# Fuel System Questions?



## LIBOPOP (Apr 6, 2011)

Whats up guys, I need a new fuel system for my 04 GTO LS1. I am currently running a completely stock fuel system but I had my car on the dyno this past weekend and it put down 555 rwhp and 608 ft lbs of torque. The problem is that my air to fuel ratio was 18:1 and it should be 12:1. I know I need fuel pumps, injectors, rails, etc. Im just not sure what brand are the best. Any suggestions?


----------



## GM4life (Mar 18, 2007)

I installed this kit: Lingenfelter High Flow Intank GTO Fuel Pump Kit for Pontiac 2004-2006 - Lingenfelter Performance on my GTO. Combine that with a KB BAP and you should be good on that end. I'm not shure about the best brand for injectors and fuel rails. LPE sales those too.


----------



## LIBOPOP (Apr 6, 2011)

*fuel Mod Questions?*

I called ligenfelter and there pump only supports 650 hp at the crank, after i install injectors rails, and pumps i should be around 650-700 rwhp sothey told me that pump would not be big enough to keep up.


----------



## GM4life (Mar 18, 2007)

You may have to go with a custom twin intake pump setup. Either way you have to run some line from the tank to the engine. Some folks use a larger pump in tank and a surge tank paired with Bosch 044 pumps.


----------



## LIBOPOP (Apr 6, 2011)

I have thought about running to pumps but I can't find a company that makes fuel hats (hangers) for my car. Ive tried Fore Precision, Aeromotive, Lingenfelter and none of them make it. The price of a one off is so expensive I was hoping to find a manufacturer.


----------



## GM4life (Mar 18, 2007)

LS1gto has a pretty good fuel system section. Try there, some folks have some good ideas.


----------



## LIBOPOP (Apr 6, 2011)

Thanks, just posted there


----------



## GM4life (Mar 18, 2007)

LIBOPOP said:


> Thanks, just posted there


No problem.

You should have searched first...They are pretty hard on people, hopefully they help you out.


----------

[Stored data]
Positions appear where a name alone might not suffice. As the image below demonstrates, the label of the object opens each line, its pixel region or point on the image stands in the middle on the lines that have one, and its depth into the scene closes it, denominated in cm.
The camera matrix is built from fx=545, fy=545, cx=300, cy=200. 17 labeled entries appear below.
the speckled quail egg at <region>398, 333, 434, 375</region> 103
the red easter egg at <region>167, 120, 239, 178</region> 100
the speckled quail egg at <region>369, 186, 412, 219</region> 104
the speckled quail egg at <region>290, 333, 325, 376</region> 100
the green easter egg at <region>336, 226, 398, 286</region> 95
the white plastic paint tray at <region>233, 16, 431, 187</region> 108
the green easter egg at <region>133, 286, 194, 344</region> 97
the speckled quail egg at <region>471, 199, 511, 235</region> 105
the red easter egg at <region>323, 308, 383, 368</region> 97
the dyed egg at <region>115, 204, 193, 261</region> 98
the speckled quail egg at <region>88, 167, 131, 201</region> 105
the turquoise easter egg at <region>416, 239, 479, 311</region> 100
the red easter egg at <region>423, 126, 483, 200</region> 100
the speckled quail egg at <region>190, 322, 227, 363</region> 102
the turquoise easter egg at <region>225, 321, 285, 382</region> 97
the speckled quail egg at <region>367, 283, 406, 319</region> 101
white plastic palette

Task 1:
In the fuel system thread, how much horsepower does the Lingenfelter pump support, according to Lingenfelter?
Task 2:
Repeat the fuel system thread word for word, starting at "I have thought" and ending at "find a manufacturer.".

Worked solution 1:
It supports only 650 hp at the crank.

Worked solution 2:
I have thought about running to pumps but I can't find a company that makes fuel hats (hangers) for my car. Ive tried Fore Precision, Aeromotive, Lingenfelter and none of them make it. The price of a one off is so expensive I was hoping to find a manufacturer.